Ser invisible -continuaba Rulán- me concedía la posibilidad, paradójicamente, que todo lo demás alrededor se hiciera más visible a mis ojos. Un contraste que fue algo doloroso al principio pero que con el tiempo ha tenido un pleno sentido. A medida que fui siendo consciente de mi habilidad de pasar desapercibido (salvo solamente alguna vez alguien que me hacía un comentario intrascendente o de simple educación por encontrar algo de carne y huesos ahí en medio), fui también consciente de cuando empezaba a ser percibido. Aproximadamente en el quinto o sexto encuentro comenzaba mi transmutación. Como mecanismo defensivo por mi timidez, esta sí que nada de sintomatologia sino patología de libro, dejé de frecuentar a las personas, las reuniones o los encuentros más de cinco veces. Es decir. Evitaba vínculos. No más de cinco veces. Sólo acudía cuatro o cinco veces. Después desaparecía. Tuve la experiencia de que a partir del sexto encuentro podría convertirme en imprescindible. Y ahí los vínculos se hacen jodidos para todos y todo podría comenzar a ser más doloroso. Mi estudiada desaparición no fue especialmente compleja por mi trabajo de entonces y por las circunstancias que me hicieron moverme por el mundo. Me hice un experto en no causar ningún asombro, en moverme siempre en esa frontera justa de comenzar a hacerme visible, pero sin dejar apenas ninguna traza en nadie, ningún apego, ningún recuerdo. Desaparecer sin apenas dejar rastros. Sólo claudiqué en esta artimaña el tiempo que pasé en Tepanahuori y vivía en la tienda de Fina y conocí a Florentina. Pero después de aquello y de las 39 palabras, y las consecuencias que conoces bien, he vuelto a reiniciar el juego.

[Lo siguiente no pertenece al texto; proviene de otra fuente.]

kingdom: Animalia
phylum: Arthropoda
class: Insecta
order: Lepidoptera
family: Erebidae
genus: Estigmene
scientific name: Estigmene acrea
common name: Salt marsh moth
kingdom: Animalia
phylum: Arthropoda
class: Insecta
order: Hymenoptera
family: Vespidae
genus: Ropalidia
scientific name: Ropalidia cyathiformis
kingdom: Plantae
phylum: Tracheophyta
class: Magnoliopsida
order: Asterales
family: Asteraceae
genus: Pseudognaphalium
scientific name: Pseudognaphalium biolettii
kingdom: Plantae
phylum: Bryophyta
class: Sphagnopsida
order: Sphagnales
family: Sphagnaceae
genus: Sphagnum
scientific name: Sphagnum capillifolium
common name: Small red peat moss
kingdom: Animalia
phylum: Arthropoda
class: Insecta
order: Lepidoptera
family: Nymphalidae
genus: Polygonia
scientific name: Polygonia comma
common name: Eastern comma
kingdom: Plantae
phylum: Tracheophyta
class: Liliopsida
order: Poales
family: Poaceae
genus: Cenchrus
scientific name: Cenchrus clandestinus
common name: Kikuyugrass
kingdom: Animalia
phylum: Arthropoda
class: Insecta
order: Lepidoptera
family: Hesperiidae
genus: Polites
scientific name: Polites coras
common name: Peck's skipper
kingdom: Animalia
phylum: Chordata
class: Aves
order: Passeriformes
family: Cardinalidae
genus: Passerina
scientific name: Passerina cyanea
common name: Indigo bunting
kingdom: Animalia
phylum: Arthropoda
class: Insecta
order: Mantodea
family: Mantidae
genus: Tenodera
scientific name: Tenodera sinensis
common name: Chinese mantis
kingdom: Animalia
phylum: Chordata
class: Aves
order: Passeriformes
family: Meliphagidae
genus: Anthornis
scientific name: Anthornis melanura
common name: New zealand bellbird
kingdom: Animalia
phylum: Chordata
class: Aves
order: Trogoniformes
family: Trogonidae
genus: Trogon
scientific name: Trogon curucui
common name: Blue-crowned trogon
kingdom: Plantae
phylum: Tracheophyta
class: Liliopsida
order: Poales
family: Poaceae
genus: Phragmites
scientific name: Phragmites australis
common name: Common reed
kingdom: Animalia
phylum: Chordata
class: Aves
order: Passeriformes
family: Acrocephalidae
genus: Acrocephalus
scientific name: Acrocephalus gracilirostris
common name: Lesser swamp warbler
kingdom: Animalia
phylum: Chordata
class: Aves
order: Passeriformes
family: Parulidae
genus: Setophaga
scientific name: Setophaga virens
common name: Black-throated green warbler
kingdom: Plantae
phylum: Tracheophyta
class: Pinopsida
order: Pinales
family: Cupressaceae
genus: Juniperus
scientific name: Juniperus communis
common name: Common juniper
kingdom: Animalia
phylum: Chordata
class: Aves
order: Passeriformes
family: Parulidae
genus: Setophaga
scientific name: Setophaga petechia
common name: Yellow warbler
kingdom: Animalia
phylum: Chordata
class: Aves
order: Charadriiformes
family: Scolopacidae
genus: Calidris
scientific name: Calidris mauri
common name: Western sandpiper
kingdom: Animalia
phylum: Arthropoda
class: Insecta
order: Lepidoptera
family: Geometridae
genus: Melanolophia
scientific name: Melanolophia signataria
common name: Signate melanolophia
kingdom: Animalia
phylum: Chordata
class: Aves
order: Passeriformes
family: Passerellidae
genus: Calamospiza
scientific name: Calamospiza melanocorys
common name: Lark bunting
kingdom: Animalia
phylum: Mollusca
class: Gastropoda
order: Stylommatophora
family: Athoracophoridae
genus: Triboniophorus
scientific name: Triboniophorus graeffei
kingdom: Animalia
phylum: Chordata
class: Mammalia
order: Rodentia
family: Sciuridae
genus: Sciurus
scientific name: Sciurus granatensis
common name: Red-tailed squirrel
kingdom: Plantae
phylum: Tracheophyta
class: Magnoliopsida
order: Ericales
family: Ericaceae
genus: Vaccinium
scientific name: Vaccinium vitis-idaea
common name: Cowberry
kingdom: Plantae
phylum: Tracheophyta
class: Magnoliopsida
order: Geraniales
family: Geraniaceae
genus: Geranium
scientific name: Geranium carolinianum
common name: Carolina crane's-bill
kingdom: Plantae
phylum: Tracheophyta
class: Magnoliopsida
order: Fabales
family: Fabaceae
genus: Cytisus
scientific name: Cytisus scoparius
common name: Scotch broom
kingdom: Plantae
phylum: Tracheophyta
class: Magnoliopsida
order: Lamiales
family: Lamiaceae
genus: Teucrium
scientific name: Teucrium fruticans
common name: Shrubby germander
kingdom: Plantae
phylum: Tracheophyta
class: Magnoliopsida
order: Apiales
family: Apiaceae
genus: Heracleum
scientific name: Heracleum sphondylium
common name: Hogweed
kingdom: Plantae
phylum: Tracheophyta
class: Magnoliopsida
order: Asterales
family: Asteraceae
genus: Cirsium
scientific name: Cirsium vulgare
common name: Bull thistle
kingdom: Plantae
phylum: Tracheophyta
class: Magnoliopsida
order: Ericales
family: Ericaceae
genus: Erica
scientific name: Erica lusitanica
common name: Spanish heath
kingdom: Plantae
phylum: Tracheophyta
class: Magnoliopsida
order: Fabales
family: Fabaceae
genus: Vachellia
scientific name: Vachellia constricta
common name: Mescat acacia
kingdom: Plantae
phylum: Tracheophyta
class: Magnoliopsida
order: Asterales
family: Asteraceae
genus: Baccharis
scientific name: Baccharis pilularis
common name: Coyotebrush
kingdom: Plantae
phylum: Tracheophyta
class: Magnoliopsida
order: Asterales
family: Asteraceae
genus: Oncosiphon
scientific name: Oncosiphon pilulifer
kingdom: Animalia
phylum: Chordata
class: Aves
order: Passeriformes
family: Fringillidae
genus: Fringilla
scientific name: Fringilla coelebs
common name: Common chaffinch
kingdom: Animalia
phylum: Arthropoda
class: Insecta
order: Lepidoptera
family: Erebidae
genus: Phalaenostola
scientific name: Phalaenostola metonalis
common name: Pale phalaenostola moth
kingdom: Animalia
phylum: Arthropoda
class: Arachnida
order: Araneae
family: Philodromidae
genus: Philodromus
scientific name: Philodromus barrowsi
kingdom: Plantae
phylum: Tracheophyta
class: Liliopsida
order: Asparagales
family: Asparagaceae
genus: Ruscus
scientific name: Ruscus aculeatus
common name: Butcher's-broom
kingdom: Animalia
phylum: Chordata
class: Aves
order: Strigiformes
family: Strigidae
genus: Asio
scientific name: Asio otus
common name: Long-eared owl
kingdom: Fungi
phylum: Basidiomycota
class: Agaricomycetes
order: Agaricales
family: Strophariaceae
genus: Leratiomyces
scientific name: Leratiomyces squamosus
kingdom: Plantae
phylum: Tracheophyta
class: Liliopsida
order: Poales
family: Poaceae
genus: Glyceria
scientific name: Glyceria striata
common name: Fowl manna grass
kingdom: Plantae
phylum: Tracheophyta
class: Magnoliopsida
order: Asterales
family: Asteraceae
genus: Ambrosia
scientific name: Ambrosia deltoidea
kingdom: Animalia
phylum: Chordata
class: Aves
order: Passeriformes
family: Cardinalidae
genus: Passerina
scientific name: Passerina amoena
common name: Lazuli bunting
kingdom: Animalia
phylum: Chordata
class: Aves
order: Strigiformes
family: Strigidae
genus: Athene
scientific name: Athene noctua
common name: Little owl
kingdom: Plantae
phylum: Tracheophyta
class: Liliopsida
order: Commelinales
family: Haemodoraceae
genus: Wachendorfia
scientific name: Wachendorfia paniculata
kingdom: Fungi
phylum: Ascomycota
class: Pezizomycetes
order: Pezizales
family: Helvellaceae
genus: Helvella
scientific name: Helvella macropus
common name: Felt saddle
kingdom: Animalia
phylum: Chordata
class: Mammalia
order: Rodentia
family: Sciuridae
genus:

-¿Y eso quiere decir que no nos veremos más? - le pregunté.
-Con toda posibilidad no más de cinco veces. Y esta es la segunda - me dijo sonriendo de través y apuntando con la barbilla al Cantábrico.
-Creo que es una buena historia, pero no cuadra. ¿Por qué si esta es la segunda vez que nos vemos ya no pasas desapercibido? No has sido invisible y estás aquí, mírate, captando mi plena atención.
-Eso ya lo sabes de sobra, Cofiño. Tú también eres invisible. Y sólo los que somos invisibles podemos así reconocernos. Y nos reconocemos, a saber: semánticos, conjugos, fricativos y profusos: profundamente contemporáneos.